Dr. Zappala uses the delicio.us bookmarking service, which is great. I have been using Diigo. We've decided to require students to learn and use Diigo because it is well suited for academic purposes. I'm glad that Kevin has posted about Diigo and has an account going already. We'd like you to get an account and then join the Digital Civilization bookmarking group I've set up on Diigo. Read on for more of an explanation and instructions on getting started.
What's Diigo?
Diigo is a social bookmarking, annotation, and research tool. It's cloud-based, so you can access anything you've bookmarked from any Internet connection -- through the Diigo website, or through a Diigo browser toolbar, or through something called the "Diigolet." You can also publish your bookmarks through a widget. To the side of this blog you can see the bookmark stream from our Digital Civilization Diigo group.
I love the way this service combines all three aspects of digital literacy -- consume, create, and connect. At its simplest, Diigo can simply help you keep better track of web content and be a better consumer of online information (as a cloud-based bookmarking system). But it also allows you to add annotations to web pages (via highlighting or sticky notes) or to tag and annotate your bookmarks. In other words, it isn't just for passively consuming or archiving information for personal retrieval; Diigo gives you a way to add content and value to the web by filtering sites for others.

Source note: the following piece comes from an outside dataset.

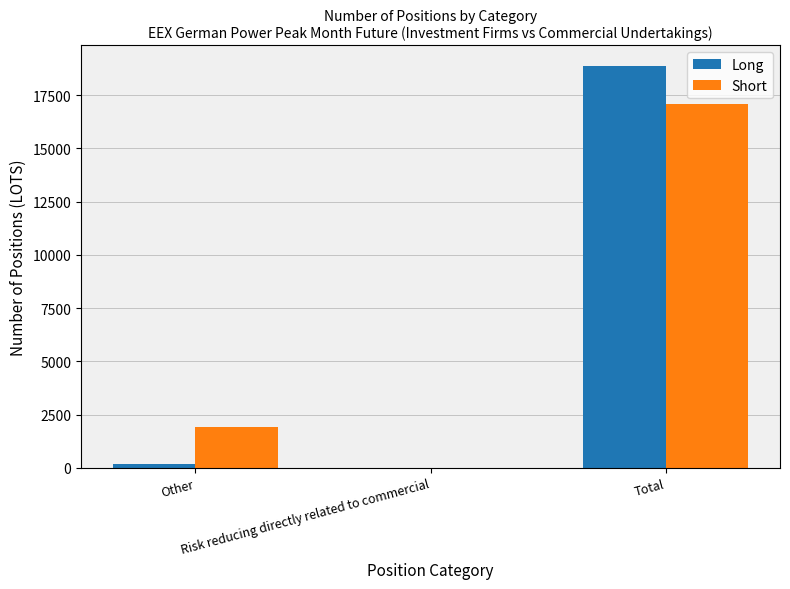

What is the sum of all Short values?

18993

And of course, that leads to the social or connecting aspect of Diigo. You can friend and follow people on Diigo, or you can join subject-oriented bookmark groups, like this Classroom 2.0 bookmark group I follow on Diigo, or of course our own bookmark group.
Getting Started
Click here to be taken to my own bookmarks on Diigo. Actually, this takes you just to those entries in my bookmark stream that are tagged both "diigo" and "tutorial." It would be a good idea for you to watch the video to which one of them links, and to go through the slideshow on the other one of these. These get into some advanced features that you won't need to master, but learn the basics about how to annotate web pages, bookmark them, tag them, and save them to the course Diigo group. Once you've made your own account, go to the our course group (search for it or click the image below), and click on the blue "join this group" button.

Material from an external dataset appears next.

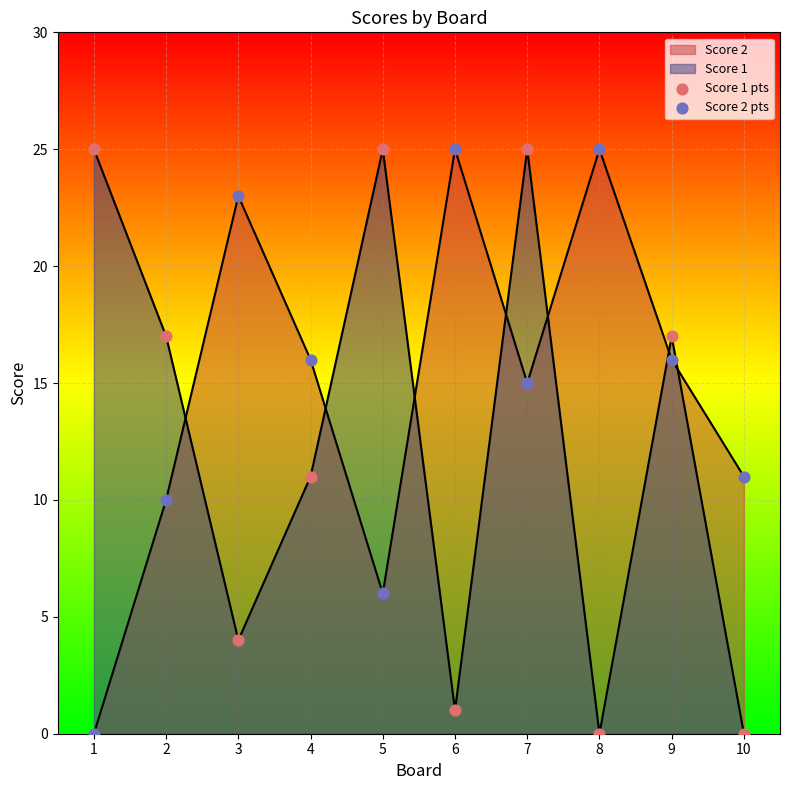

How many lines are shown in the chart?

2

You should learn about the Diigo toolbar (or, alternatively, the "Diigolet") and install either of these on your customary browser. This enables you to have a simple button set on your browser through which you can bookmark, share, access your Diigo library, etc. Below is an image of what comes up when I click on the bookmark button on the Diigo toolbar. You can see where I added tags, and also clicked the box to be sure to add the bookmark to the group's set, not just my own.

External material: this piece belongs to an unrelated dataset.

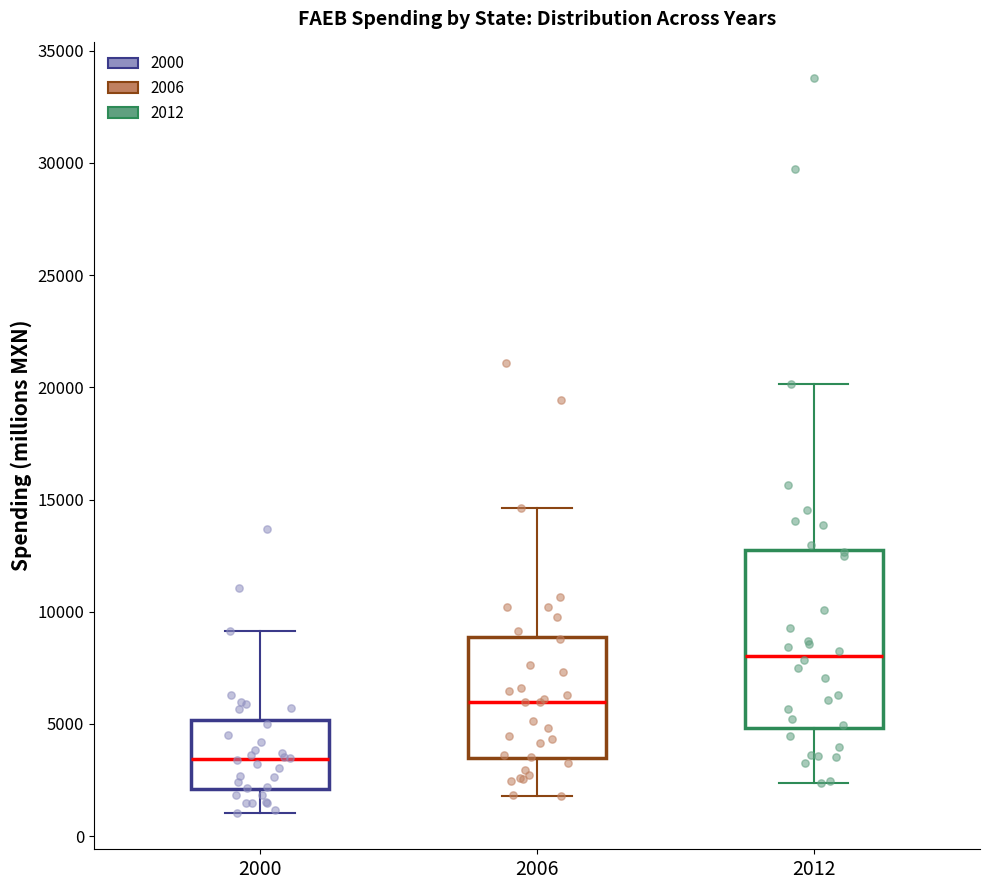

Which box is the tallest, from its lower edge to its upper edge?

2012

Start posting your discoveries relevant to our course topics to our class Diigo group, then watch them show up on the widget here on the side of this blog (or go to the Group Widgets page, get your own embed code, and put the bookmark stream on your own blog). That's when your "create" starts becoming someone else's better quality "consume" because you have "connected" your web browsing and filtering with others through social bookmarking.
1 comment:
Thanks for posting a link to the tutorials! They were helpful.